= PROBLEMS TO WORK ON =
1. Can you answer these from the Kawasaki Disease introduction?
(a) What does the text call the biggest harm of Kawasaki Disease?
(b) Which representation languages does it name for knowledge graphs?
(c) Which medical application is cited with reference [4]?
2. Could you write what comes next in the Kawasaki Disease introduction, picking up after its final sentence?

Introduction

Kawasaki Disease is one of the high-risk diseases in infants and young children, which causes severe physical and mental damage to children and huge economic burden on the family and society. The biggest harm of Kawasaki Disease is the damage to coronary arteries, which is the main cause of coronary artery disease in children and also in adulthood. However, it is extremely difficult to predict and timely monitor the high-risk factors of Kawasaki Disease. After being diagnosed with Kawasaki Disease, patients often miss the optimal period for the treatment. Clinicians need to analyze various complex knowledge and data resources related to Kawasaki Disease to obtain information to make effective clinical decisions.

The term “Knowledge Graph” is widely used to refer to a large scale semantic network consisting of entities and concepts as well as the semantic relationships among them, using representation languages such as RDF and RDF Schema [1]. Such knowledge graphs are used in the construction of many knowledge-based applications in medicine, such as extracting information from patient records [2], personalised medicine [3], support for co-morbidity analysis [4], data integration on drugs and their interactions [5], and many others [6,7,8,9].

= DATA EXTRACTS =
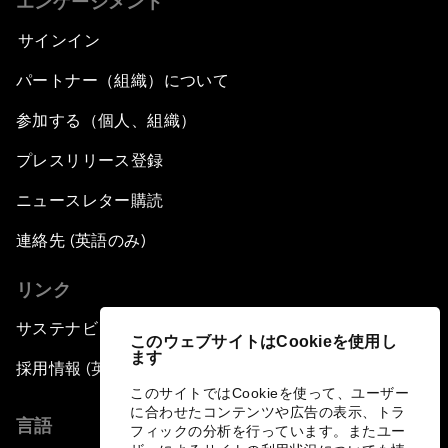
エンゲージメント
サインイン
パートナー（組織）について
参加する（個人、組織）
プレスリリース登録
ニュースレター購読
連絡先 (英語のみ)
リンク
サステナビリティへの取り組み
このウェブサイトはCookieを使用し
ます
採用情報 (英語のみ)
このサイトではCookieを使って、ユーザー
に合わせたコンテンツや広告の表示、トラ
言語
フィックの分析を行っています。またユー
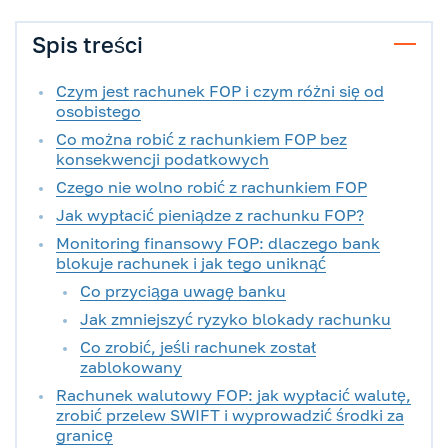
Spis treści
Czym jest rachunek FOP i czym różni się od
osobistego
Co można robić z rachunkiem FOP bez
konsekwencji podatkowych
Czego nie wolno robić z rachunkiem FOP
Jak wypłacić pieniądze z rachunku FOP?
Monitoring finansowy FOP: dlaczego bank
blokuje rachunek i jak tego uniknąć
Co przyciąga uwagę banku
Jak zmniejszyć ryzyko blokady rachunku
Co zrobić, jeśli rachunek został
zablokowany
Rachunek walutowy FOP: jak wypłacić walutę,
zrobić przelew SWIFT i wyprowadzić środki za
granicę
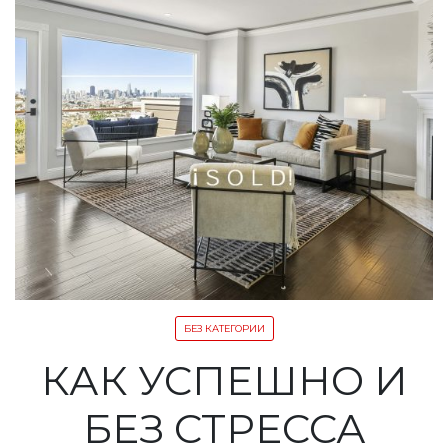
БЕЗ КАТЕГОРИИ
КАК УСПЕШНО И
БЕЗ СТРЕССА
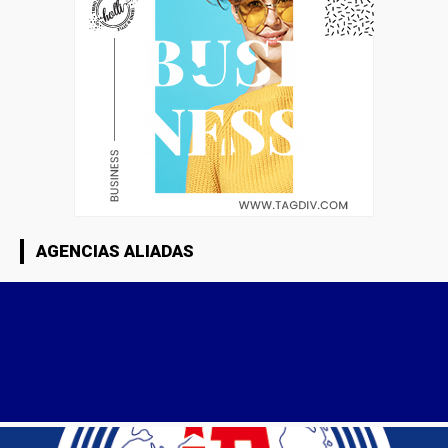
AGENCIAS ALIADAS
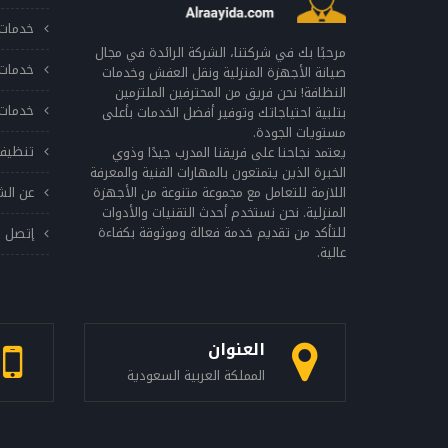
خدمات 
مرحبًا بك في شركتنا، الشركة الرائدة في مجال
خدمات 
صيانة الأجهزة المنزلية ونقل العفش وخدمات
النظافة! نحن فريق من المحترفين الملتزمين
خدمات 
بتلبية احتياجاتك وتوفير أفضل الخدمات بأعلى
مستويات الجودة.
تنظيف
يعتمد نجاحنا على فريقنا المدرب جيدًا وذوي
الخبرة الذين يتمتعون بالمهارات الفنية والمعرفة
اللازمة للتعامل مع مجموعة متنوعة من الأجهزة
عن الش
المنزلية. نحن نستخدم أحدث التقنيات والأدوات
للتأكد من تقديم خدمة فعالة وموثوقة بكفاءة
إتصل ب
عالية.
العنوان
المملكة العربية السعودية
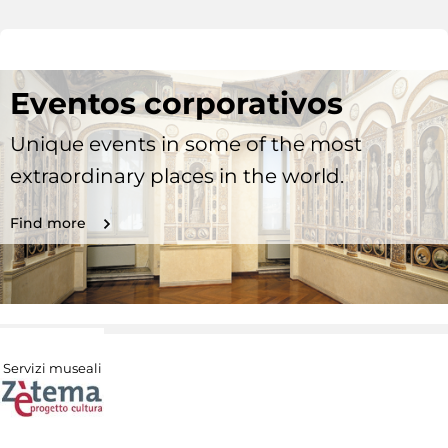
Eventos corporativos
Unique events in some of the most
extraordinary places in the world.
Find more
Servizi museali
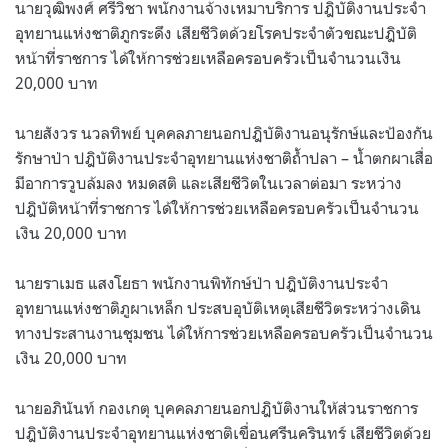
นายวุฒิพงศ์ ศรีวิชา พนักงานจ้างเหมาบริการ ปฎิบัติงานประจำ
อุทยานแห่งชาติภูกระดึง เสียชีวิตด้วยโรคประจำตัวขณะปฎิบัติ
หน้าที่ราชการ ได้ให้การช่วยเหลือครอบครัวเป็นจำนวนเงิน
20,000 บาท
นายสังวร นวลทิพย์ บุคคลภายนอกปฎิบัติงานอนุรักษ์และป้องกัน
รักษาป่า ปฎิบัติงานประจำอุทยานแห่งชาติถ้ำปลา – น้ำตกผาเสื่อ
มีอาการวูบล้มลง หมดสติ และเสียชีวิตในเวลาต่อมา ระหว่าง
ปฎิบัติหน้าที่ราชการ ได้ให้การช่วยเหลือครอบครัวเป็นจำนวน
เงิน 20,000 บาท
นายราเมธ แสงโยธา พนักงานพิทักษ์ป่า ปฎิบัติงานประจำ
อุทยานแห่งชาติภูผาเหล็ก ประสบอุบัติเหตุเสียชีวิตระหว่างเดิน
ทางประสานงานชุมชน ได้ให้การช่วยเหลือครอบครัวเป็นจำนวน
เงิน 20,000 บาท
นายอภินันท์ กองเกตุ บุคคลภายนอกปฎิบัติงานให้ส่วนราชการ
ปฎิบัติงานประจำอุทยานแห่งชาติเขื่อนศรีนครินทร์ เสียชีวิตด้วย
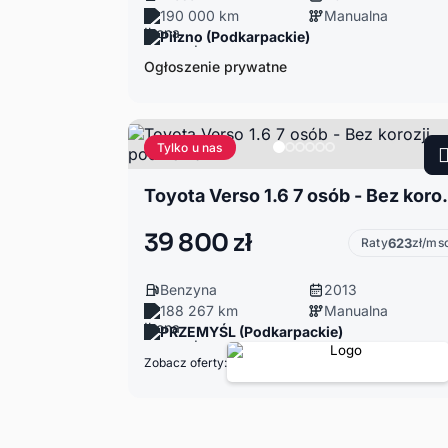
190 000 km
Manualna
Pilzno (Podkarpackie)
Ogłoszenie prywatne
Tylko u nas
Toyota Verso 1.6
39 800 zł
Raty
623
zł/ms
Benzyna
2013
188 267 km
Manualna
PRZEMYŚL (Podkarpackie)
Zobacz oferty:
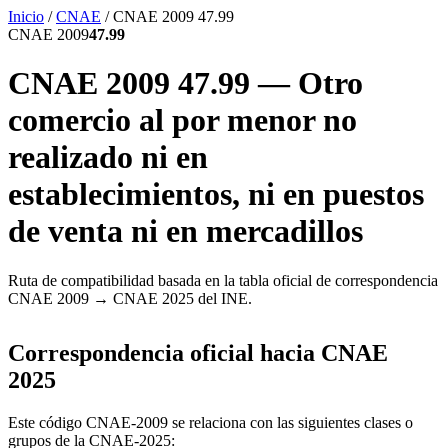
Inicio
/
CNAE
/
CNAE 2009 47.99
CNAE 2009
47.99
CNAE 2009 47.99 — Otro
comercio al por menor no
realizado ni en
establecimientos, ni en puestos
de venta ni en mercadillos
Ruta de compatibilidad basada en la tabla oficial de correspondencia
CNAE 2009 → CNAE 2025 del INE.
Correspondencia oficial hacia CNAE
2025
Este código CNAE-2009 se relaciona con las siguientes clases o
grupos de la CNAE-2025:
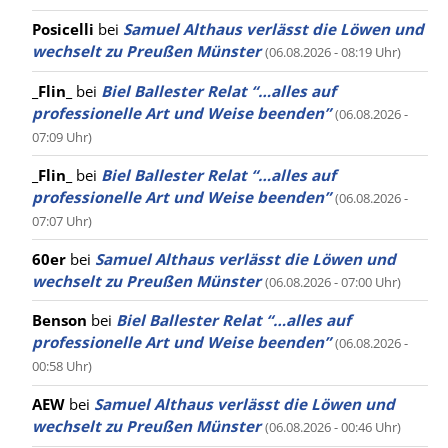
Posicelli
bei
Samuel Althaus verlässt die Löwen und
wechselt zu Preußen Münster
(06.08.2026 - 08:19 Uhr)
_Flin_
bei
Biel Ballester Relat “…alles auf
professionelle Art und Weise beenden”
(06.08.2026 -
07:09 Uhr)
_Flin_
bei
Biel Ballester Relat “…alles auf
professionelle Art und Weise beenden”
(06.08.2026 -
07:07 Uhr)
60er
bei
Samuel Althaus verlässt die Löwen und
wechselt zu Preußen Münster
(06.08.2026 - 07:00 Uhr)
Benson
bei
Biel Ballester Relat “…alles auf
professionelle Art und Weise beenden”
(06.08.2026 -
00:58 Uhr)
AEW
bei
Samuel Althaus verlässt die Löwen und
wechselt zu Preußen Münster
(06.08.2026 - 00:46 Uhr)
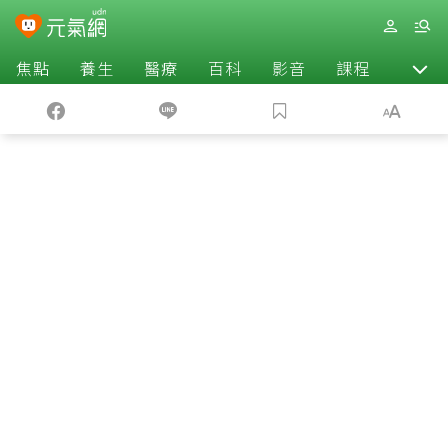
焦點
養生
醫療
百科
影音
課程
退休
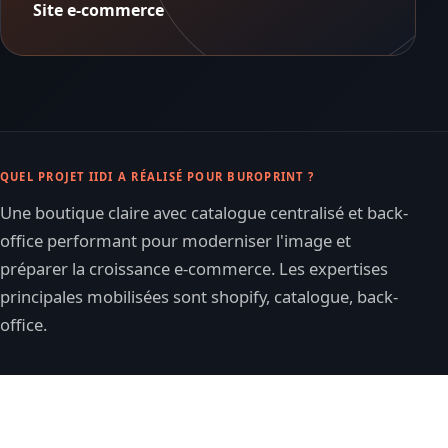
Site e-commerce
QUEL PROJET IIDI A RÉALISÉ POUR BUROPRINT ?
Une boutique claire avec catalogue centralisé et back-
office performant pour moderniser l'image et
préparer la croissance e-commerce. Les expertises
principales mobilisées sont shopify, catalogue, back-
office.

* * *

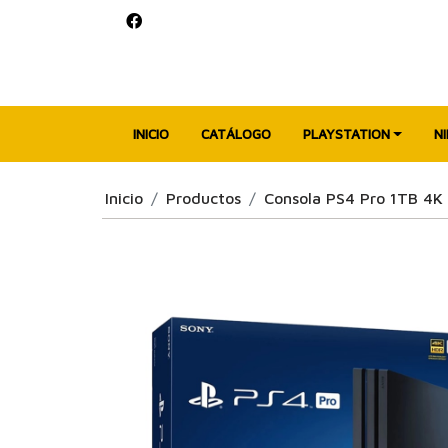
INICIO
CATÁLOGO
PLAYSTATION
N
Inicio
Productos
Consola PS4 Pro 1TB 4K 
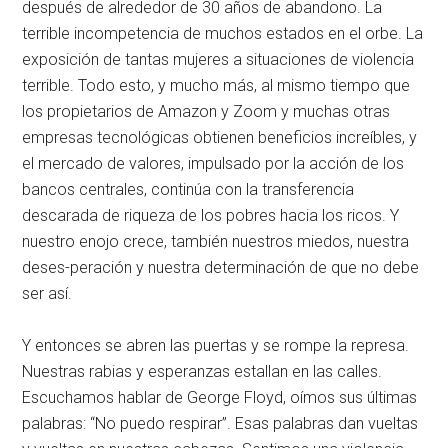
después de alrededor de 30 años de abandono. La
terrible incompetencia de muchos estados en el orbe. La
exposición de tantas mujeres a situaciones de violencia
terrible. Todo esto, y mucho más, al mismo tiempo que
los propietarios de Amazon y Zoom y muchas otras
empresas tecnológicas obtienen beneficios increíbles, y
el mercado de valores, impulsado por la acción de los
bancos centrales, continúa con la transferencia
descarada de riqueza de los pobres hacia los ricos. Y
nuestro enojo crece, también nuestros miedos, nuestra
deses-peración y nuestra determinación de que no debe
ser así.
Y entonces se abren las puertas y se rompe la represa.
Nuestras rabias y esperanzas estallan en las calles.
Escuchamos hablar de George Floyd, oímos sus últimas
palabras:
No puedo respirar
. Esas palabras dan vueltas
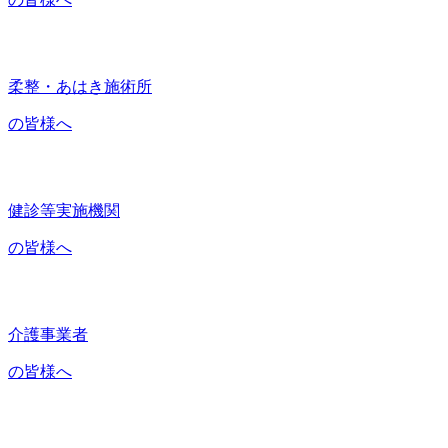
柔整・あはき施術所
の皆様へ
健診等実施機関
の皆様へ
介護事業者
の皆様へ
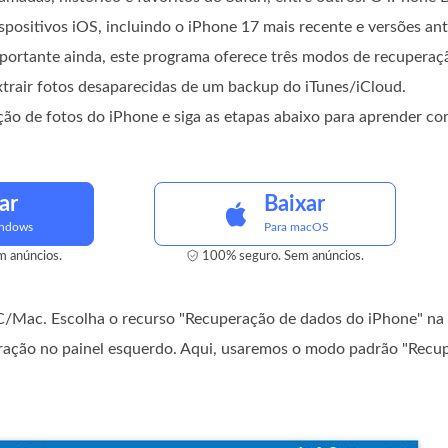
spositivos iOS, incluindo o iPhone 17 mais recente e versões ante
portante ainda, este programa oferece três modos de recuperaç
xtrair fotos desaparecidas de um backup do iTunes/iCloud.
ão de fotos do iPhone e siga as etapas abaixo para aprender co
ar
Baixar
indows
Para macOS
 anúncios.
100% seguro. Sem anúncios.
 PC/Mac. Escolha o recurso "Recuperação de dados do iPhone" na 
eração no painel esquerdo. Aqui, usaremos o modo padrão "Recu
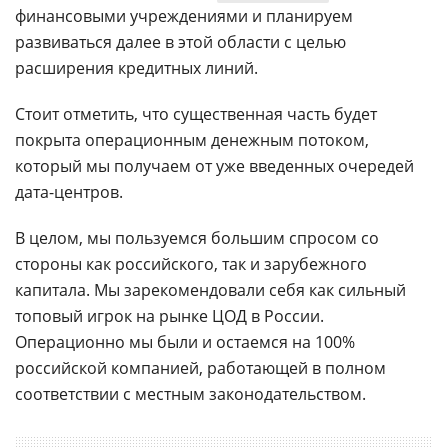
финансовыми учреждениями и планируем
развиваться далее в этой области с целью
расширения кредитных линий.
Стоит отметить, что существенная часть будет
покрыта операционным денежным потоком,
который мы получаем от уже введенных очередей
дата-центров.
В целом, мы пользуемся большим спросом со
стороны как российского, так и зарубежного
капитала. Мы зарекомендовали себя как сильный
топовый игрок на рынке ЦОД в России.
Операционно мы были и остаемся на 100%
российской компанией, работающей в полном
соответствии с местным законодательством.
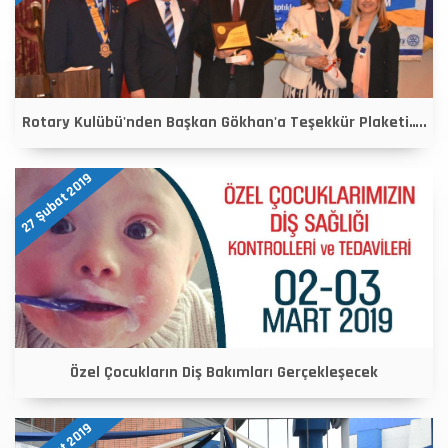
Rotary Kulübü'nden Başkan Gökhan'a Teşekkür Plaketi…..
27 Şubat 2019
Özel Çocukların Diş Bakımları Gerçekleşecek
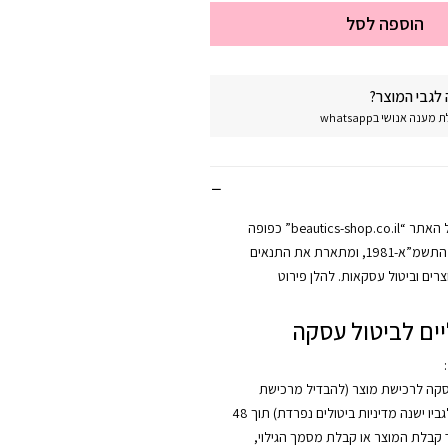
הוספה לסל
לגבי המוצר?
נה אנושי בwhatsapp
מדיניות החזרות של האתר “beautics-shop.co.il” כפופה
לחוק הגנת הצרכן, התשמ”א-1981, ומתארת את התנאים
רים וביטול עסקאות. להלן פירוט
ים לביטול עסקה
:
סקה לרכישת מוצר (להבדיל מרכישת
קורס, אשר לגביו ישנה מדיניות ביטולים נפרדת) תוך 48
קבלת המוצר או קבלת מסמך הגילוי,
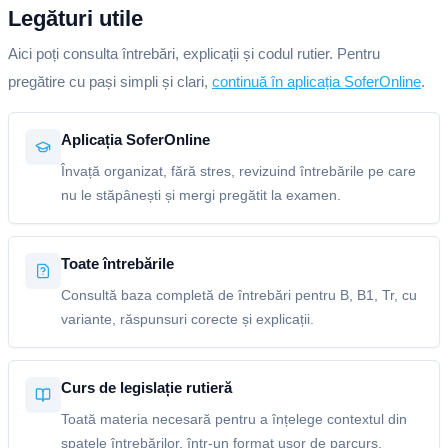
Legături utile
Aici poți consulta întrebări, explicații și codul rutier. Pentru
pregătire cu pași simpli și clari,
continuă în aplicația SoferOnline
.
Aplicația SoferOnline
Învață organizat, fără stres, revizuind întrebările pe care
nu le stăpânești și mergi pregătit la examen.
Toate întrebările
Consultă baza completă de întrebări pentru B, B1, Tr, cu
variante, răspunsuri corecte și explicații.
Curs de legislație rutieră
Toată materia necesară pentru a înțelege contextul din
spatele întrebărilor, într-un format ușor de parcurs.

---

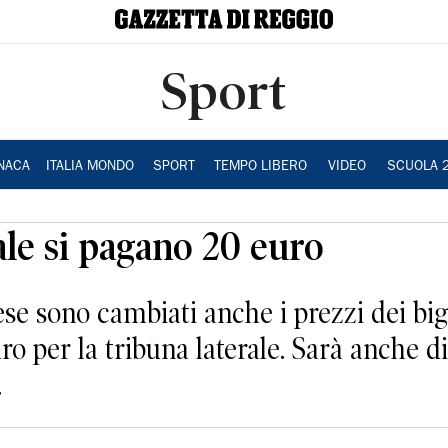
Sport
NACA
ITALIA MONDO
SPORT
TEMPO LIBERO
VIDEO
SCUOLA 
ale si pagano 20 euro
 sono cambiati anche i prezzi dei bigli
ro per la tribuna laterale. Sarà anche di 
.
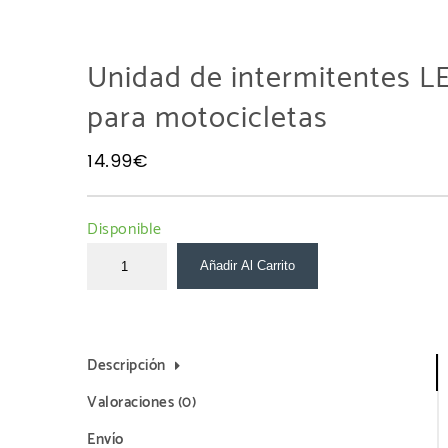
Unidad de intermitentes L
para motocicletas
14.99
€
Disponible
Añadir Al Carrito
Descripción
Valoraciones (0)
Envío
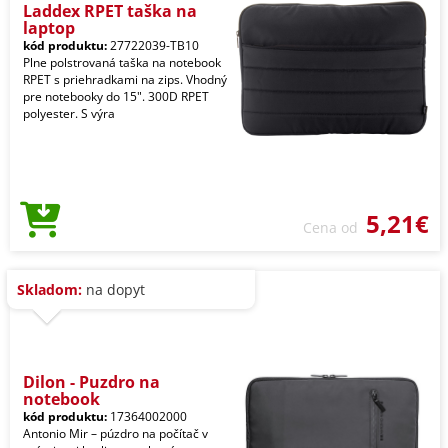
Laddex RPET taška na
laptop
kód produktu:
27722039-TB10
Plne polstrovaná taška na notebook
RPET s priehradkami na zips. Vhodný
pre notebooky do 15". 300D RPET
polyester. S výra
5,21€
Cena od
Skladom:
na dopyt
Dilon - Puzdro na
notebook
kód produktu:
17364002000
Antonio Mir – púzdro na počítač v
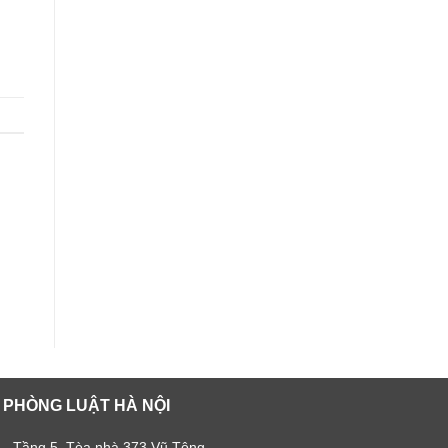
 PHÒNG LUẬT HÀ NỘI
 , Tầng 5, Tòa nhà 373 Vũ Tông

= RESPONSES TO THE EXERCISE =
1.
(a) Damage to the coronary arteries.
(b) RDF and RDF Schema.
(c) Support for co-morbidity analysis.

2.
Medical knowledge graphs typically cover very wide areas of medical knowledge: all proteins (UniProt), many known disease–gene associations (DisGeNet), as many drugs as possible (Drugbank), as many drug–drug interactions as are known (Sider), and massively integrated knowledge graphs such as Bio2RDFFootnote 1 and Linked Life Data.Footnote 2 We have constructed Knowledge Graphs of Kawasaki Disease, or alternatively called Kawasaki Disease Knowledge Graphs (KDKG). The KDKG integrates a variety of knowledge resources related to Kawasaki Disease, including clinical guidelines, clinical trials, medical literature, drug knowledge base, and clinical ontology knowledge bases such as SNOMED CTFootnote 3 in clinical medical concept terminology, etc. By constructing Knowledge Graphs of Kawasaki Disease, comprehensive knowledge can be effectively transformed into well-structured knowledge. It enables us to adopt a knowledge base method and obtain corresponding knowledge quickly and accurately through semantic queries. It provides well-structured data infrastructure for clinical decision support.

In this paper, we describe how Knowledge Graphs of Kawasaki Disease can be constructed, investigate how we can use Knowledge Graphs of Kawasaki Disease to explore various aspects of Kawasaki Disease, and discuss their medical potentials for clinical decision support of the disease. The main contributions of this paper are: (i) we show how to construct Knowledge Graphs of Kawasaki Disease, (ii) we present that Knowledge Graphs can provide a more efficient way on the literature retrieval for the study of Kawasaki Disease, (iii) we show that Knowledge Graphs can be used to explore various aspects of Kawasaki Disease.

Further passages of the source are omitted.